Une affaire Crédit Lyonnais mondiale
Par Hervé Nathan. La manière dont les pouvoirs publics américains reprennent à leur charge les créances douteuses des fameux subprimes rappelle l'affaire du Crédit Lyonnais en France. Les profits sont toujours privés, mais les pertes deviennent parfois curieusement publiques.
Pour répondre à la crise financière gigantesque, le gouvernement américain s'apprête à créer un énorme fond de « défaisance ». Il s'agirait, selon les informations dont on dispose à l'heure actuelle, de permettre aux banques de se « défaire » des créances douteuses, à base de subprimes, qu'elles ne peuvent vendre sur le marché, auprès d'une structure publique. Ce dispositif rappellera quelque chose aux Français : c'est ce que le gouvernement d'Edouard Balladur a mis en place, en 1993, pour faire face à la faillite du Crédit lyonnais. La France avait créé le Consortium de réalisation (CDR), qui avait hérité des dettes et des actifs du Lyonnais (immobilier, filiales, siège, etc…).
Une autre analogie est possible entre la mésaventure du Lyonnais et la crise des subprimes. Dans les deux cas, les politiques ont tout fait pour renforcer artificiellement la croissance. Dans les années 90, le gouvernement socialiste de Pierre Bérégovoy avait expressément demandé aux dirigeants du Crédit lyonnais de soutenir l'économie. Ils se sont exécuté en commentant d'innombrables et invraisemblables bévues. Avec les subprimes, l'administration Bush trouvait formidable que les marchés se chargent de permettre aux pauvres d'accéder à la propriété, ce qui évite de lever des impôts pour construire de HLM. Les illusions sont toujours dangereuses. Quatorze années plus tard, la facture finale (passif) pour le contribuable français est évaluée entre 1 et 1,6 milliard d'euros.
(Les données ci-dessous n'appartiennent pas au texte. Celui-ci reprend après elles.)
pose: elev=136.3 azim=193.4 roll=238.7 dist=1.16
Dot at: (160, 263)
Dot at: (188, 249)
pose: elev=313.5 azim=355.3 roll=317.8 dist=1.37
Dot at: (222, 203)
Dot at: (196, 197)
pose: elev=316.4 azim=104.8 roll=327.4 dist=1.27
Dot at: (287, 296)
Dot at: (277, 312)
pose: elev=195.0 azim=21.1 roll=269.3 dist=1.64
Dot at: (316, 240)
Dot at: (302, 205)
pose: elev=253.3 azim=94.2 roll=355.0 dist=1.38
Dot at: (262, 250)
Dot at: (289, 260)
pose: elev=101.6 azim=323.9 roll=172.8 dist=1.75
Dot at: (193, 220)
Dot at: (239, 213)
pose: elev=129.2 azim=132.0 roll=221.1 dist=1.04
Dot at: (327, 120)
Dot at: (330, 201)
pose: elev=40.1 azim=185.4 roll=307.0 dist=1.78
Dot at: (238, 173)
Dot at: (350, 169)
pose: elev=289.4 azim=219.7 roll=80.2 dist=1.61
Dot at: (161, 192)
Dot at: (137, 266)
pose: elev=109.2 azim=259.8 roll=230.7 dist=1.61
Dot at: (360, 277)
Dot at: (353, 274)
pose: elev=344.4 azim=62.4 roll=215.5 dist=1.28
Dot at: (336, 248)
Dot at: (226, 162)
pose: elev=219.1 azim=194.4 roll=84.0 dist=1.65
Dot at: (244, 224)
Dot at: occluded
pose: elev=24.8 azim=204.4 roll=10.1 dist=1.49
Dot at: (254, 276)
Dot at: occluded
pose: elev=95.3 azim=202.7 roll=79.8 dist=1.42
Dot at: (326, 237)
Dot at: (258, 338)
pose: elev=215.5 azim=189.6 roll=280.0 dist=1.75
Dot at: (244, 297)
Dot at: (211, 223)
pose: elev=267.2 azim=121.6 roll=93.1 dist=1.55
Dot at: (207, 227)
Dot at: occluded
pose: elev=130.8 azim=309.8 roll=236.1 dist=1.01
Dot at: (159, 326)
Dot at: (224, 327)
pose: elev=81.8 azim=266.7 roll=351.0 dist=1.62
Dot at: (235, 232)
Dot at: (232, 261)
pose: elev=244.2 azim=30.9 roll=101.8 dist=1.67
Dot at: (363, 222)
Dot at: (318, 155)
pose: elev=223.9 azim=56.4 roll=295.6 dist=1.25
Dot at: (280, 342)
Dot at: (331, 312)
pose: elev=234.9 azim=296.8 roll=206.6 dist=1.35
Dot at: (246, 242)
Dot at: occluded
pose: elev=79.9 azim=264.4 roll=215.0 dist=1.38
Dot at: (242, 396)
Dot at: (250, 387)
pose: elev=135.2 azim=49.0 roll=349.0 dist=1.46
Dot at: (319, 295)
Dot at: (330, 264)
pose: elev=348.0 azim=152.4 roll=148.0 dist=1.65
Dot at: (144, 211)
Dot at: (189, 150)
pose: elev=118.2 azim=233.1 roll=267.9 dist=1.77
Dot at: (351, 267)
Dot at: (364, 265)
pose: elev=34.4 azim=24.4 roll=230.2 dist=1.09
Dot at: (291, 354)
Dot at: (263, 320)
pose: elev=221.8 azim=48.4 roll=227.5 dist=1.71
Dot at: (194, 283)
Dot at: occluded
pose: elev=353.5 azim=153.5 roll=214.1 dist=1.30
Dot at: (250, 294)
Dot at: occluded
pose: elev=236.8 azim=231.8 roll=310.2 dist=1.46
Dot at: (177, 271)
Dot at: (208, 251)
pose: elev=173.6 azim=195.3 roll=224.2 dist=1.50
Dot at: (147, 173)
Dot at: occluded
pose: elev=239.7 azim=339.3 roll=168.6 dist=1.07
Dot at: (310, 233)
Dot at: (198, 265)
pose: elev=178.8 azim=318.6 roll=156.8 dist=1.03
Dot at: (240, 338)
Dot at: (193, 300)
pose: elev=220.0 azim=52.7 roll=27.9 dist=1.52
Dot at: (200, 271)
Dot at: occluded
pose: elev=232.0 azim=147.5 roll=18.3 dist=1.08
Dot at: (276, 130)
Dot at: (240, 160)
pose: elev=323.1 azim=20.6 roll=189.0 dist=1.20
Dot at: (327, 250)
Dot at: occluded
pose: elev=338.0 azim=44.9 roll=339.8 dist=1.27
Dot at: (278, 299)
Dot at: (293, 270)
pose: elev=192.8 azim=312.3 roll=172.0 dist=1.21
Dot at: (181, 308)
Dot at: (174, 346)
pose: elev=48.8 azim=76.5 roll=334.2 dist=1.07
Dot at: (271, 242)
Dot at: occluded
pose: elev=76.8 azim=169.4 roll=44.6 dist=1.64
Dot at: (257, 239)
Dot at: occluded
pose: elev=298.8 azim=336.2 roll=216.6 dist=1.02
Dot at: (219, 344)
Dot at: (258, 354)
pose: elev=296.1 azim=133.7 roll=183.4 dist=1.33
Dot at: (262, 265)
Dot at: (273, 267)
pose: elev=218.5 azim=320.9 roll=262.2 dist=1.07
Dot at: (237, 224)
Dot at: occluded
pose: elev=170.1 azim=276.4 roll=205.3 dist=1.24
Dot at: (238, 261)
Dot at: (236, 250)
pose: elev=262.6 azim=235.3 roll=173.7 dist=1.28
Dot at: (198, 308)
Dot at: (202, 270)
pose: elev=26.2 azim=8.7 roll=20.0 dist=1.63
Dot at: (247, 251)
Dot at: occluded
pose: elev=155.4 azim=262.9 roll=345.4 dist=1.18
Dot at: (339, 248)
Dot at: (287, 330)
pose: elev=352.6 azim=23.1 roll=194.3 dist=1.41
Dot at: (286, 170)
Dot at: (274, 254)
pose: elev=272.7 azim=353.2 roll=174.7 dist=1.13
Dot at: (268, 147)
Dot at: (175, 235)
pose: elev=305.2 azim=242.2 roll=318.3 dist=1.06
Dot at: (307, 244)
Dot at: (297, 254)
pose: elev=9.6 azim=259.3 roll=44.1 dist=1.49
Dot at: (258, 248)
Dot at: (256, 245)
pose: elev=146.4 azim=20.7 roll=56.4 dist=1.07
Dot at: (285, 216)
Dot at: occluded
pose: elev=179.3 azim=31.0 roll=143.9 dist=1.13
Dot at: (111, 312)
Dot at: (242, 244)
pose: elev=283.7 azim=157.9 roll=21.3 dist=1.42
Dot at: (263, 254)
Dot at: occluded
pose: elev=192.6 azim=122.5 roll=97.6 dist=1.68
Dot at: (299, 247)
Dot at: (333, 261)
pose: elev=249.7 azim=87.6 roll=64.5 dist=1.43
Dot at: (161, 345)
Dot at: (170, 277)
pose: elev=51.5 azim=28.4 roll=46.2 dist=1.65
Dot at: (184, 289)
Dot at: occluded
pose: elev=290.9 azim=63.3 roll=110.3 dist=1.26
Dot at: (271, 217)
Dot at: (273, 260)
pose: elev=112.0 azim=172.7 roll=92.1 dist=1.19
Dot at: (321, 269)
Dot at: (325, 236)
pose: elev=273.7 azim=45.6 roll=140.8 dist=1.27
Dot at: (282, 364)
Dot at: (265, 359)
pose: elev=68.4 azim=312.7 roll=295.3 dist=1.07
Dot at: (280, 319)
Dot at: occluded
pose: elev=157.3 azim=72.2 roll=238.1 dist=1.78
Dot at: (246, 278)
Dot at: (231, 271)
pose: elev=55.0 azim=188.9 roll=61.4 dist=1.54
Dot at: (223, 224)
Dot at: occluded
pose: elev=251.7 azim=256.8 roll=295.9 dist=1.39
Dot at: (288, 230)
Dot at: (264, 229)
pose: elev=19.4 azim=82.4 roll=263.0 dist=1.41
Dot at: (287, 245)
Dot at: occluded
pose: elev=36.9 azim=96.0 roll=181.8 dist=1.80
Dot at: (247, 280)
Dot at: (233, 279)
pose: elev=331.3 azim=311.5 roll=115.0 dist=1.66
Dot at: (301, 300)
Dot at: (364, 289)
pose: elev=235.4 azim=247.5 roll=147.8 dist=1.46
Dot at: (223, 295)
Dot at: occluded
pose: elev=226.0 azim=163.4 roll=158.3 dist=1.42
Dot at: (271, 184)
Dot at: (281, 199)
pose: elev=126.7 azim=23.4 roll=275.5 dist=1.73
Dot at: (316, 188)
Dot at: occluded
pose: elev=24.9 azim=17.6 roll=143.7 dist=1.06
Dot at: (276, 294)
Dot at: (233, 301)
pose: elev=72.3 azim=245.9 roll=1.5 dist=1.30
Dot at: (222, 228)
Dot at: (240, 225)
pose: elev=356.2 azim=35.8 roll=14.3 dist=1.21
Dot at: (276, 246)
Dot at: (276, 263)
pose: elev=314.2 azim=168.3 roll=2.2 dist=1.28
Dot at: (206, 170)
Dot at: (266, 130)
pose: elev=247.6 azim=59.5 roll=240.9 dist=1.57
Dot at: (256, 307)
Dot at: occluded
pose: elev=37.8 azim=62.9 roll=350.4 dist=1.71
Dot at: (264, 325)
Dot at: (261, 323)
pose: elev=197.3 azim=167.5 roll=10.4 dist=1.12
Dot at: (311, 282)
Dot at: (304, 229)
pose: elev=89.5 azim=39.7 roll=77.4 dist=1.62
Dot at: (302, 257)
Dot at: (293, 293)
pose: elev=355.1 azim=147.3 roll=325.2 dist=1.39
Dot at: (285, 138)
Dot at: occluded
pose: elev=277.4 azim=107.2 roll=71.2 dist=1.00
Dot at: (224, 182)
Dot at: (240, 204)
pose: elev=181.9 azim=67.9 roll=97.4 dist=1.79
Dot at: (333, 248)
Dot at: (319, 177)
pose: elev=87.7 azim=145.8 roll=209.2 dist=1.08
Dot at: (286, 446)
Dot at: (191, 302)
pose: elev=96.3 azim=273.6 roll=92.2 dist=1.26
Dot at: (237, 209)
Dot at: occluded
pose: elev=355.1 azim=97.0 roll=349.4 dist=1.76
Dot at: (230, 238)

1.300 milliards de dollars
Pour les Etats-Unis, les enjeux sont monstrueux. On estime que les subprimes représentent 1300 milliards de dollars. Quant aux « swaps » (sortes de contrats assurances) entre banques, ils se monteraient à 2000 milliards de dollars. S'il s'agit de couvrir de telles masses, on comprend pourquoi le président Bush en s'adressant aux américains a prévenu : « Ces mesures réclament que nous engagions un montant considérable sur les dollars du contribuable (…) Cela comporte des risques. » George W. a le sens de la litote.
Ce n'est pas une première outre-Atlantique. Dans les années 80, une solution de ce type avait été mise en place pour sauver les caisses d'épargne de la faillite. De toute façon, le contribuable paye déjà. « Marianne » (numéro en vente samedi) a évalué les engagements pris par le gouvernement, sous forme de plans de relance ou de garantie des institutions financières : l'addition dépasse les 700 milliards de dollars. Et en deux jours (17 et 18 septembre), Washington a levé 140 milliards de dollars sous forme d'emprunts à court terme, pour renflouer la Réserve fédérale (banque centrale des Etats-Unis), qui elle-même prête de l'argent à tombeau ouvert aux banques commerciales.
L'espoir officiel de l'administration américaine, c'est qu'un jour, le retour à meilleur fortune permettra au contribuable de ne pas perdre d'argent. L'exemple du Crédit lyonnais pourrait le faire réfléchir ! En tous cas les « marchés », comme l'on dit, ont bien compris le message : comme le contribuable va se charger des pertes (on dit « socialiser »), les banques, elles, vont retrouver les profits. Vendredi, la Bourse de Paris a terminé en hausse de 9,27%. La plus forte hausse en vingt ans. Et les valeurs bancaires ont fait bien mieux, de l'ordre de + 20 à + 30%. Merci qui ? Merci Mister Bush.